Three top tips from Pam Custers

And just like that, things are back to normal. Hang on a moment – despite what ‘Freedom Day’ may have told us, that’s not quite the case. Although on the surface things look like they’re returning to the way they were before COVID, many of us are facing an anxious August as we juggle just what “normal” means to us now. Experts are calling this Reopening Anxiety.
There is so much to consider as we look forward into the next few days, weeks and months, so it’s little wonder we might feel worried. How do you navigate the risk of COVID when you know your friends are not as cautious as you are? How do you cope with being back in the office? How do you get used to being on a busy train after almost 18 months of fearing proximity to others? How can you maintain balance when it feels like everyone is catching up on a years’ worth of socialising?

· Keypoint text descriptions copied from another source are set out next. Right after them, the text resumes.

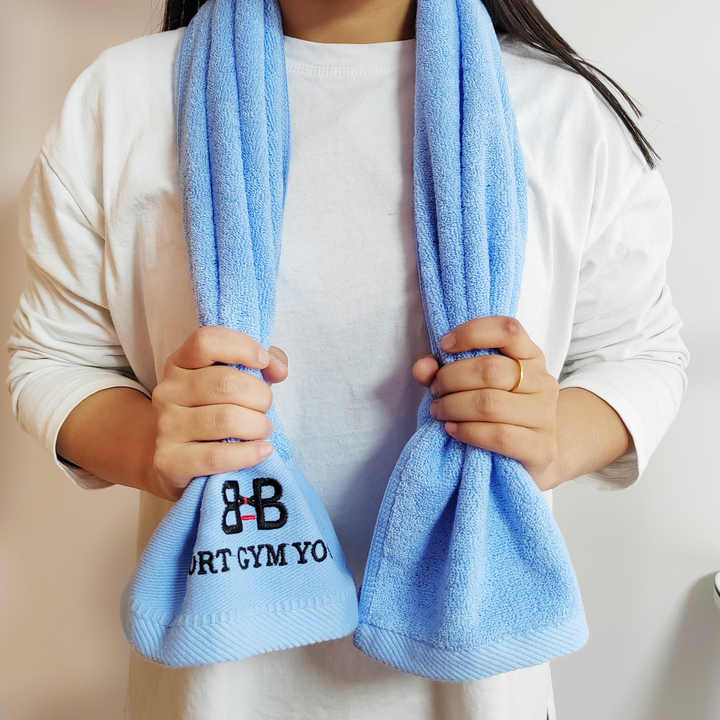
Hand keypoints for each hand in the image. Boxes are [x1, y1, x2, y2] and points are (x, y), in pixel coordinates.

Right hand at [146, 326, 287, 501]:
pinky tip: (262, 450)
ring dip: (258, 425)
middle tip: (265, 407)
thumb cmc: (213, 412)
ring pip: (226, 418)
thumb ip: (262, 363)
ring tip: (262, 429)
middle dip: (260, 396)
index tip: (264, 362)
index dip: (242, 347)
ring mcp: (166, 426)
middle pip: (226, 383)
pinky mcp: (169, 461)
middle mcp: (168, 391)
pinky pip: (217, 456)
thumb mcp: (233, 380)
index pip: (206, 341)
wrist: (173, 461)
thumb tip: (278, 369)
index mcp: (180, 363)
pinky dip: (248, 453)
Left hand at [412, 316, 565, 490]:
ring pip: (490, 404)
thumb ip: (443, 370)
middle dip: (452, 378)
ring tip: (439, 410)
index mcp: (530, 357)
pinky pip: (498, 435)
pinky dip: (467, 431)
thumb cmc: (498, 411)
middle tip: (435, 389)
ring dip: (453, 406)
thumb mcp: (474, 383)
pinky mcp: (540, 448)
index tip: (444, 345)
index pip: (508, 330)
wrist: (535, 453)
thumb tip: (421, 367)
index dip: (472, 333)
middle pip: (491, 370)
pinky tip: (452, 429)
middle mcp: (542, 382)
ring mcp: (545, 416)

Here are our top three tips to manage reopening anxiety:
Understand that your emotions are giving you data
It’s no wonder that you’re feeling anxious. We have had months of cautiously following regulations and feeling as though other humans are just vectors for disease. One tip that may help is to acknowledge that your emotions are not good or bad, they are simply data points to help us understand a situation. So when you notice you’re feeling anxious, take a moment to stop and recognise that “hey, there is something here making me feel uncomfortable”. If you can separate yourself from the emotion, slow down your thought process, and treat it as a data point, it gives you the room to navigate your next steps.
Maintain boundaries and balance
That brings us onto maintaining boundaries and balance. Anxiety might stem from the worry about your health (maybe you’re not comfortable with eating indoors at a busy restaurant yet). It might stem from the sudden influx of social plans. Either way, once you step back and recognise the feeling as a data point, you can start to identify what it is that’s making you feel anxious and accommodate accordingly. Experiment with setting boundaries – maybe you would prefer to socialise outside for the time being, or to keep the windows open. It’s also important to maintain balance. Although it’s tempting to say yes to every invitation, you might need more downtime than you realise. Ensure you’re getting enough time to recharge physically and emotionally.

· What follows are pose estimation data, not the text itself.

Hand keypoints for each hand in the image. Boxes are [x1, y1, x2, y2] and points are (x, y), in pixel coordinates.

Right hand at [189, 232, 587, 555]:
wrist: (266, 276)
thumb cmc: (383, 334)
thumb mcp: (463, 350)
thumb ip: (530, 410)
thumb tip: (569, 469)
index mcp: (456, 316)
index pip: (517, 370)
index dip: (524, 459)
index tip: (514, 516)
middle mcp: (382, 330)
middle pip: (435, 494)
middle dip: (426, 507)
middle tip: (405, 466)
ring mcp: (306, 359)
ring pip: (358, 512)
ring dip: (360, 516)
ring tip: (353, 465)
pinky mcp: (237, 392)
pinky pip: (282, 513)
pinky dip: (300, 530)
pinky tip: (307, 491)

Work your way towards more stressful situations
Instead of jumping in with a trip to a festival with 40,000 other people (or a Saturday afternoon at Westfield!), build your way up to more stressful situations. Maybe the idea of dinner inside a restaurant with a big group sounds absolutely awful right now, but you also don’t want to miss out. So build up to it. Start with spending shorter periods inside, such as walking around a non-essential shop. Maybe next time try stopping for a coffee at a café. The time after, maybe invite a friend to join you. These small steps can be taken at your own pace and can make the bigger aim seem much less frightening.

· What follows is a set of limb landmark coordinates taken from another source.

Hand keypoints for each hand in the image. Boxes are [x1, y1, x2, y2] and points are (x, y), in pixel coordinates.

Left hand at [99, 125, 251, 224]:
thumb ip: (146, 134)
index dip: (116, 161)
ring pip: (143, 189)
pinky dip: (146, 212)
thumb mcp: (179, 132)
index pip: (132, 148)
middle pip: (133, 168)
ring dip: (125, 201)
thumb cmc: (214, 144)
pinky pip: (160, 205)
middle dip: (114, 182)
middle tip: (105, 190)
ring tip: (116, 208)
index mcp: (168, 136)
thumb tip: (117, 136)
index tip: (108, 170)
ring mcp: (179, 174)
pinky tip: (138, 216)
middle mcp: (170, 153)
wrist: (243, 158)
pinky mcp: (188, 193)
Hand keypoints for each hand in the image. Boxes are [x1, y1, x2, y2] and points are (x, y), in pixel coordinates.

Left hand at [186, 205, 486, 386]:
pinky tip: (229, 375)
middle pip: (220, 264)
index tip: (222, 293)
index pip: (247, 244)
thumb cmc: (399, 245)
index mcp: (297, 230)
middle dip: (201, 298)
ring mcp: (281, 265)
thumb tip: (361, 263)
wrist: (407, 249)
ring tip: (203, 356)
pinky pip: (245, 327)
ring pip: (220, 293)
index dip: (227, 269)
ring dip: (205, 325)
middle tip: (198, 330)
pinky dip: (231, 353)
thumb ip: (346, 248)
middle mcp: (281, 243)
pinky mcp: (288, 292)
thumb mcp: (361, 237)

Of course, another aspect of reopening anxiety is the prospect of returning to the office. Similarly to the above, consider how you can work with your employer and those around you to smooth the transition. For some, it may be commuting at different times to beat rush hour on the Northern line. For others, it might be slowly working their way back up to being in the office full time instead of going straight from WFH to 5 days a week. There is a real opportunity to reconnect after almost 18 months apart if we give room for people to navigate these next few weeks and months at their own pace.